Install TreeTagger - presemt-ntnu/transglobal GitHub Wiki
This step can be skipped if you have downloaded a copy of the local data and do not want to build to your own local data
TreeTagger is required for part-of-speech tagging and lemmatization for several languages, currently English and German. Follow the instructions on how to install TreeTagger. Note that binaries and parameters files differ according to your platform (Mac OS X, Linux).
English
Install the English parameter file with Latin1 character encoding and Penn Treebank tag set).
German
There are two options:
-
Install the German parameter file with UTF-8 character encoding: This does not work out of the box and therefore requires some extra work. Follow the instructions on this page. The advantage is that the tagger can handle any input with UTF-8 characters and will therefore not mangle parts of the input.
-
Install the German parameter file with UTF-8 character encoding: This works out of the box and is therefore easy. The disadvantage is that the tagger cannot handle properly input with non-latin1 characters and may therefore mangle parts of the input.
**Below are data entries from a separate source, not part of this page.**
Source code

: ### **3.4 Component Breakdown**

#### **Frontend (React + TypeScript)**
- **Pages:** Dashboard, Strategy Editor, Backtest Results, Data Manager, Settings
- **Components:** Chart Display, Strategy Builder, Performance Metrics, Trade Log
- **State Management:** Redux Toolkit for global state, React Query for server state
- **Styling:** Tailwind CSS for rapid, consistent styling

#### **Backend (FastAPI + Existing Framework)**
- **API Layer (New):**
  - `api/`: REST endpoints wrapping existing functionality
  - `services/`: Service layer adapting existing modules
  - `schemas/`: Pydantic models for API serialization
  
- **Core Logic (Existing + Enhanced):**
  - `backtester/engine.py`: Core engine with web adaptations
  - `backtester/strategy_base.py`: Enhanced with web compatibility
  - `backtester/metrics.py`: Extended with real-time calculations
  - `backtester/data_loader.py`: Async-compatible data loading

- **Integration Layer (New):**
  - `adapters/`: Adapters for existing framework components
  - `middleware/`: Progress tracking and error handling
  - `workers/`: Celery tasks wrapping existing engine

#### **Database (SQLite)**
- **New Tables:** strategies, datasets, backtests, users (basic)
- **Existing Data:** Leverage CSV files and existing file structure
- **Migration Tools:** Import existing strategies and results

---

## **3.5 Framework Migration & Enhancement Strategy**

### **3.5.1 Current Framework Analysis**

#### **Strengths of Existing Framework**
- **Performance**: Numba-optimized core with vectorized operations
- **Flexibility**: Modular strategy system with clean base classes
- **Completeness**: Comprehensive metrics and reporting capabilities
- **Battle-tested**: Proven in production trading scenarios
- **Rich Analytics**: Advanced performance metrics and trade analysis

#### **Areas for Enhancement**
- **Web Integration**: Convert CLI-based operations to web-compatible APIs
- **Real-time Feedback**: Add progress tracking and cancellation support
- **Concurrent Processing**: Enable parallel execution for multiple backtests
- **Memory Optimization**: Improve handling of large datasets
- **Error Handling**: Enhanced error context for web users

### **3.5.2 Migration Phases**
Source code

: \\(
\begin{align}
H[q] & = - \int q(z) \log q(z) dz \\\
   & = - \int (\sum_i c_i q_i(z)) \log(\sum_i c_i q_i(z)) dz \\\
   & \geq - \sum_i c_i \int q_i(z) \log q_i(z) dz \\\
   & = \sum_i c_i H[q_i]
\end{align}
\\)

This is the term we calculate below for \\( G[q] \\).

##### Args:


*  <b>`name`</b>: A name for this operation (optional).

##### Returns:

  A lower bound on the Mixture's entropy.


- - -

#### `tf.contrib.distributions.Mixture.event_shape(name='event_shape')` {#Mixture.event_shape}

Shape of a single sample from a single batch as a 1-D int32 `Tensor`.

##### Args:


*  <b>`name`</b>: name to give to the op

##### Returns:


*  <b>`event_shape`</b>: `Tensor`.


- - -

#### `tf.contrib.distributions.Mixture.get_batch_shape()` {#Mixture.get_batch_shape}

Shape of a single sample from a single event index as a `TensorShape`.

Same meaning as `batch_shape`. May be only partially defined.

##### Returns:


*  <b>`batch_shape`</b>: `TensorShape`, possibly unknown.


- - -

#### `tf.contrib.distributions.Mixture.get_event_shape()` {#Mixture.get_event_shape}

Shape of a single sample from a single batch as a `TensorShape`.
For this option, you need to change the default setting in the configuration file located in
env/tg-default.cfg
from
[tagger] # tagger/lemmatizer
[de](/presemt-ntnu/transglobal/wiki/de)
command = tree-tagger-german-utf8
encoding = utf-8
# Use the following for non-utf8:
# command = tree-tagger-german
# encoding = latin1
to
[tagger] # tagger/lemmatizer
[de](/presemt-ntnu/transglobal/wiki/de)
#command = tree-tagger-german-utf8
#encoding = utf-8
# Use the following for non-utf8:
command = tree-tagger-german
encoding = latin1